- _What you will do_
Reproduce the listing that follows, line for line.

- _Information provided_
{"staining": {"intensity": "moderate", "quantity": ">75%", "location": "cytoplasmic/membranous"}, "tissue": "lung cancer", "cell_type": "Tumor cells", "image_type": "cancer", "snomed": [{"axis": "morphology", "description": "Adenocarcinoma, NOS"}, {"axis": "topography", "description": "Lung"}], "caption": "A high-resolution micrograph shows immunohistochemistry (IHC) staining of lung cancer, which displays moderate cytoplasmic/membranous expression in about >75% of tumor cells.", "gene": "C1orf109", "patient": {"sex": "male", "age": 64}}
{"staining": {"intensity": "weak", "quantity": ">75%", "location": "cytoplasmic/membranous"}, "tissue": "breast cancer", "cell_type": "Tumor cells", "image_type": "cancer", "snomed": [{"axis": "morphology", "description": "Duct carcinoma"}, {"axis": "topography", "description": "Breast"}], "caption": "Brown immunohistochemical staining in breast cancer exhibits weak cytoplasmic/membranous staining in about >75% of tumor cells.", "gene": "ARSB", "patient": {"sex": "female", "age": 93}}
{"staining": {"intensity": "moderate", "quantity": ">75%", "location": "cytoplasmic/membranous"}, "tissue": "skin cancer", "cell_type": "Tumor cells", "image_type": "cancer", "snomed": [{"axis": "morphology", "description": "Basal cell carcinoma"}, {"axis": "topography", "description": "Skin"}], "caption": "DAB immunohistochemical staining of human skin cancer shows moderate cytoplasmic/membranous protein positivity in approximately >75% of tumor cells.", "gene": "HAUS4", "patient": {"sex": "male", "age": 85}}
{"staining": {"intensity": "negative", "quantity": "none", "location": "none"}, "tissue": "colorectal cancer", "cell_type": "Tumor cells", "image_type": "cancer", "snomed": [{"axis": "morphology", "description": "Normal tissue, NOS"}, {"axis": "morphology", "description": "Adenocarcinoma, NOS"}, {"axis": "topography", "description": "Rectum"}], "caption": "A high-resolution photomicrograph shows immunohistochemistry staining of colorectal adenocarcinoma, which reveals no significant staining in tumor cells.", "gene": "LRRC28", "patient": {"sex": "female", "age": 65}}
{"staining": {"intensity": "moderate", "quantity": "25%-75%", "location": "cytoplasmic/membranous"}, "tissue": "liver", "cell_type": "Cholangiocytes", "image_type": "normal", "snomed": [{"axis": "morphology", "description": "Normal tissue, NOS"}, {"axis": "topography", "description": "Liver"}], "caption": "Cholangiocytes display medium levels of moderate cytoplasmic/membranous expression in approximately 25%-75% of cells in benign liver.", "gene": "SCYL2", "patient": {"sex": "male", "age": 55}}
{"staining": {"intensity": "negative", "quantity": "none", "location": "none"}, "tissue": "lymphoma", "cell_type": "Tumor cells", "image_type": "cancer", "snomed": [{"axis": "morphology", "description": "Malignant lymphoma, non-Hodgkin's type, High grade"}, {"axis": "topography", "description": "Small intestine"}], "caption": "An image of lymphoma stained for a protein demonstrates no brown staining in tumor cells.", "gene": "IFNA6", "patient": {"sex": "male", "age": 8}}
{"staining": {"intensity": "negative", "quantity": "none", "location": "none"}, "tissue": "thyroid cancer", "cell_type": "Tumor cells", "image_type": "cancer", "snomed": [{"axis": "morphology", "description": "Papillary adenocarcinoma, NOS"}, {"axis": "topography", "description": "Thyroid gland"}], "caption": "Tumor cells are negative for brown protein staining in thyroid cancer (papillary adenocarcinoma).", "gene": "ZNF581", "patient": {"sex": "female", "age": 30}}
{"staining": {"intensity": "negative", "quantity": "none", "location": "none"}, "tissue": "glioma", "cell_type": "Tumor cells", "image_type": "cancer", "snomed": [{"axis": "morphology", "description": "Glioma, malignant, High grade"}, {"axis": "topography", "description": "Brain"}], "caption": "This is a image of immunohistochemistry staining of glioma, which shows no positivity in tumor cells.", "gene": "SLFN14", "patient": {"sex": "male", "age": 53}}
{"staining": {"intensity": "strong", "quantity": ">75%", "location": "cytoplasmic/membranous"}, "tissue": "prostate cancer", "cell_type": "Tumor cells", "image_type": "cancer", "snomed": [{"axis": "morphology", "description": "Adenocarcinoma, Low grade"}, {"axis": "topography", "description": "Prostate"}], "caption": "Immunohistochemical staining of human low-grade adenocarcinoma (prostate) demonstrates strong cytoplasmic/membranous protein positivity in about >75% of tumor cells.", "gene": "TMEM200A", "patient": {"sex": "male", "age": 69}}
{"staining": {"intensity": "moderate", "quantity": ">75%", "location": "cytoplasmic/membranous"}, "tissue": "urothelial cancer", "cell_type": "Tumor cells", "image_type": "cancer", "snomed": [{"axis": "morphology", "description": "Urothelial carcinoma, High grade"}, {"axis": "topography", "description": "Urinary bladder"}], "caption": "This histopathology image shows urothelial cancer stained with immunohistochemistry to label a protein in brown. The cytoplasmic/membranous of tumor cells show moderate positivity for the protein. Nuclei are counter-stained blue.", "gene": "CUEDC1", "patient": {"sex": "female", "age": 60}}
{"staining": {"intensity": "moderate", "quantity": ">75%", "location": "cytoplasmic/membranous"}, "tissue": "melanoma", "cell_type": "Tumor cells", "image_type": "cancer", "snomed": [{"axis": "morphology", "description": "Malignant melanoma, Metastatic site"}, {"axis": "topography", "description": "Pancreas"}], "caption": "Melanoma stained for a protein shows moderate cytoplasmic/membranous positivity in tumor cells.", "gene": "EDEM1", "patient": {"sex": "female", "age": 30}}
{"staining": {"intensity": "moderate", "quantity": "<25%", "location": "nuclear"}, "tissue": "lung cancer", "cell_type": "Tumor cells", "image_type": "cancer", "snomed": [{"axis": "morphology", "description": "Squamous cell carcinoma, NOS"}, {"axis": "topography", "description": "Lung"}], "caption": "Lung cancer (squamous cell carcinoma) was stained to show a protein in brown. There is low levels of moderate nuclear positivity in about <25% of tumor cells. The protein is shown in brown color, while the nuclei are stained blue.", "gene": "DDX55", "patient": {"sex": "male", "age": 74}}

- _Solution to the exercise_
{"staining": {"intensity": "moderate", "quantity": ">75%", "location": "cytoplasmic/membranous"}, "tissue": "lung cancer", "cell_type": "Tumor cells", "image_type": "cancer", "snomed": [{"axis": "morphology", "description": "Adenocarcinoma, NOS"}, {"axis": "topography", "description": "Lung"}], "caption": "A high-resolution micrograph shows immunohistochemistry (IHC) staining of lung cancer, which displays moderate cytoplasmic/membranous expression in about >75% of tumor cells.", "gene": "C1orf109", "patient": {"sex": "male", "age": 64}}
{"staining": {"intensity": "weak", "quantity": ">75%", "location": "cytoplasmic/membranous"}, "tissue": "breast cancer", "cell_type": "Tumor cells", "image_type": "cancer", "snomed": [{"axis": "morphology", "description": "Duct carcinoma"}, {"axis": "topography", "description": "Breast"}], "caption": "Brown immunohistochemical staining in breast cancer exhibits weak cytoplasmic/membranous staining in about >75% of tumor cells.", "gene": "ARSB", "patient": {"sex": "female", "age": 93}}
{"staining": {"intensity": "moderate", "quantity": ">75%", "location": "cytoplasmic/membranous"}, "tissue": "skin cancer", "cell_type": "Tumor cells", "image_type": "cancer", "snomed": [{"axis": "morphology", "description": "Basal cell carcinoma"}, {"axis": "topography", "description": "Skin"}], "caption": "DAB immunohistochemical staining of human skin cancer shows moderate cytoplasmic/membranous protein positivity in approximately >75% of tumor cells.", "gene": "HAUS4", "patient": {"sex": "male", "age": 85}}
{"staining": {"intensity": "negative", "quantity": "none", "location": "none"}, "tissue": "colorectal cancer", "cell_type": "Tumor cells", "image_type": "cancer", "snomed": [{"axis": "morphology", "description": "Normal tissue, NOS"}, {"axis": "morphology", "description": "Adenocarcinoma, NOS"}, {"axis": "topography", "description": "Rectum"}], "caption": "A high-resolution photomicrograph shows immunohistochemistry staining of colorectal adenocarcinoma, which reveals no significant staining in tumor cells.", "gene": "LRRC28", "patient": {"sex": "female", "age": 65}}
{"staining": {"intensity": "moderate", "quantity": "25%-75%", "location": "cytoplasmic/membranous"}, "tissue": "liver", "cell_type": "Cholangiocytes", "image_type": "normal", "snomed": [{"axis": "morphology", "description": "Normal tissue, NOS"}, {"axis": "topography", "description": "Liver"}], "caption": "Cholangiocytes display medium levels of moderate cytoplasmic/membranous expression in approximately 25%-75% of cells in benign liver.", "gene": "SCYL2", "patient": {"sex": "male", "age": 55}}
{"staining": {"intensity": "negative", "quantity": "none", "location": "none"}, "tissue": "lymphoma", "cell_type": "Tumor cells", "image_type": "cancer", "snomed": [{"axis": "morphology", "description": "Malignant lymphoma, non-Hodgkin's type, High grade"}, {"axis": "topography", "description": "Small intestine"}], "caption": "An image of lymphoma stained for a protein demonstrates no brown staining in tumor cells.", "gene": "IFNA6", "patient": {"sex": "male", "age": 8}}
{"staining": {"intensity": "negative", "quantity": "none", "location": "none"}, "tissue": "thyroid cancer", "cell_type": "Tumor cells", "image_type": "cancer", "snomed": [{"axis": "morphology", "description": "Papillary adenocarcinoma, NOS"}, {"axis": "topography", "description": "Thyroid gland"}], "caption": "Tumor cells are negative for brown protein staining in thyroid cancer (papillary adenocarcinoma).", "gene": "ZNF581", "patient": {"sex": "female", "age": 30}}
{"staining": {"intensity": "negative", "quantity": "none", "location": "none"}, "tissue": "glioma", "cell_type": "Tumor cells", "image_type": "cancer", "snomed": [{"axis": "morphology", "description": "Glioma, malignant, High grade"}, {"axis": "topography", "description": "Brain"}], "caption": "This is a image of immunohistochemistry staining of glioma, which shows no positivity in tumor cells.", "gene": "SLFN14", "patient": {"sex": "male", "age": 53}}
{"staining": {"intensity": "strong", "quantity": ">75%", "location": "cytoplasmic/membranous"}, "tissue": "prostate cancer", "cell_type": "Tumor cells", "image_type": "cancer", "snomed": [{"axis": "morphology", "description": "Adenocarcinoma, Low grade"}, {"axis": "topography", "description": "Prostate"}], "caption": "Immunohistochemical staining of human low-grade adenocarcinoma (prostate) demonstrates strong cytoplasmic/membranous protein positivity in about >75% of tumor cells.", "gene": "TMEM200A", "patient": {"sex": "male", "age": 69}}
{"staining": {"intensity": "moderate", "quantity": ">75%", "location": "cytoplasmic/membranous"}, "tissue": "urothelial cancer", "cell_type": "Tumor cells", "image_type": "cancer", "snomed": [{"axis": "morphology", "description": "Urothelial carcinoma, High grade"}, {"axis": "topography", "description": "Urinary bladder"}], "caption": "This histopathology image shows urothelial cancer stained with immunohistochemistry to label a protein in brown. The cytoplasmic/membranous of tumor cells show moderate positivity for the protein. Nuclei are counter-stained blue.", "gene": "CUEDC1", "patient": {"sex": "female", "age": 60}}
{"staining": {"intensity": "moderate", "quantity": ">75%", "location": "cytoplasmic/membranous"}, "tissue": "melanoma", "cell_type": "Tumor cells", "image_type": "cancer", "snomed": [{"axis": "morphology", "description": "Malignant melanoma, Metastatic site"}, {"axis": "topography", "description": "Pancreas"}], "caption": "Melanoma stained for a protein shows moderate cytoplasmic/membranous positivity in tumor cells.", "gene": "EDEM1", "patient": {"sex": "female", "age": 30}}
{"staining": {"intensity": "moderate", "quantity": "<25%", "location": "nuclear"}, "tissue": "lung cancer", "cell_type": "Tumor cells", "image_type": "cancer", "snomed": [{"axis": "morphology", "description": "Squamous cell carcinoma, NOS"}, {"axis": "topography", "description": "Lung"}], "caption": "Lung cancer (squamous cell carcinoma) was stained to show a protein in brown. There is low levels of moderate nuclear positivity in about <25% of tumor cells. The protein is shown in brown color, while the nuclei are stained blue.", "gene": "DDX55", "patient": {"sex": "male", "age": 74}}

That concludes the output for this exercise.